Written nearly a century later, in the 1999 science fiction movie, The Matrix, the character Morpheus says the following:
The Matrix is a system, Neo. That system is our enemy. But when you're inside, you look around, what do you see? Business men, teachers, lawyers, carpenters. The very minds of the people we are trying to save. But until we do, these people are still a part of that system, and that makes them our enemy. You have to understand, most of these people are not ready to be unplugged. And many of them are so inured, so hopelessly dependent on the system, that they will fight to protect it.
Voltairine's words are about real life everyday political freedom in a non-fictional context, in a time before AI and smartphone addiction existed, let alone were so intertwined with the zeitgeist of the time.
Morpheus's words are written in a fictional context and regard a prison-like virtual reality run by AI overlords. It brings into context matters relevant to the human condition that do not exist at all, at least not yet.
Despite the differences, do you also see some parallels between the words of the real Voltairine about our world versus the words of the fictional Morpheus about his world-within-a-world, a sort of dream within a dream?
When it comes to political oppression, does it tend to be the case that the oppressed assist in their own oppression?
Who makes the guns that the police and government agents carry, even when the citizens are deprived of equal rights to arms?
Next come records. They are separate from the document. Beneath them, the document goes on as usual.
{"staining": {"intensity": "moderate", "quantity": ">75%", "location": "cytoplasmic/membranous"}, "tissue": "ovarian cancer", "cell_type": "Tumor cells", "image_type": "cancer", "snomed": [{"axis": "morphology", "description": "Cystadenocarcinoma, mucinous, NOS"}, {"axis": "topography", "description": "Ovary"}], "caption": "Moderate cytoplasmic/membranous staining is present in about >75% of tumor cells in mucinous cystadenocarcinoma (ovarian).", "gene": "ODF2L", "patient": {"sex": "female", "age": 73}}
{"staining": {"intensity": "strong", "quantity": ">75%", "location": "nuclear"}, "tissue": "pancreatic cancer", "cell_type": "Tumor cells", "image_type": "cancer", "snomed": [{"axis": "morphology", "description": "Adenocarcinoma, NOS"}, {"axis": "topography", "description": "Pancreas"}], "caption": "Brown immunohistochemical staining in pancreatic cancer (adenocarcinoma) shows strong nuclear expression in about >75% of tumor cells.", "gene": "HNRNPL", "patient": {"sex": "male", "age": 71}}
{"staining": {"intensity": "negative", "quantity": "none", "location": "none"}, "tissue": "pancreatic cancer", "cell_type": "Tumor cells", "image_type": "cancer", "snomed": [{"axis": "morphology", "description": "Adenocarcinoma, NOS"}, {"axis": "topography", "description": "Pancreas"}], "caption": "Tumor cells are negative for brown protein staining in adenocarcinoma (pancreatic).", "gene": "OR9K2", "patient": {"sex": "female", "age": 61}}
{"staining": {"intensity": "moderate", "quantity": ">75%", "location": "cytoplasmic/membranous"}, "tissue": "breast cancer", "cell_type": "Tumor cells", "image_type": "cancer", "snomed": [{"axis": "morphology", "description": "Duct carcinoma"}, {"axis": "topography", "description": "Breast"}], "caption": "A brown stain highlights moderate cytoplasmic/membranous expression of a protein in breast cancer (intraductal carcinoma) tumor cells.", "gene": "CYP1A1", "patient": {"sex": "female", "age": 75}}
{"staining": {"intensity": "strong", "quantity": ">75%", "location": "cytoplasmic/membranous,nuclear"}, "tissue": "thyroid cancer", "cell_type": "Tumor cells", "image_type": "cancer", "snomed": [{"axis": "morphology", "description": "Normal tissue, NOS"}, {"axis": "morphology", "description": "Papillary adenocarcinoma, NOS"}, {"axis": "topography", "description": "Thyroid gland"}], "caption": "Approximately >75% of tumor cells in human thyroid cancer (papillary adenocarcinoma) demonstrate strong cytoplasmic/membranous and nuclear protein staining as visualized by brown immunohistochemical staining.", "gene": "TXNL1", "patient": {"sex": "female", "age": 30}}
Who builds the prisons and camps? Who builds the tanks and paddy wagons? Who does the paperwork and bureaucracy? Do those people tend to do it begrudgingly, or do they tend to apply for and seek out the job? Do they get excited, gitty, and happy when they get the job?
For instance, if we hypothetically imagine an average human living as an unemployed prisoner in a Soviet gulag or a Nazi concentration camp, but then this human was offered an important job helping produce supplies for the government and its armed agents, or doing important bureaucratic paperwork, would the human tend to be eager to take job and happy to get the offer?
Is it an understatement to say that humans tend to be complacent in their own slavery and oppression?
Is it more accurate and less of an understatement to instead say that--rather than being merely complacent--humans tend to be active assistants in their own oppression?
Perhaps humans wouldn't just build the AI that builds the matrix; perhaps humans would also be the ones to build the matrix itself.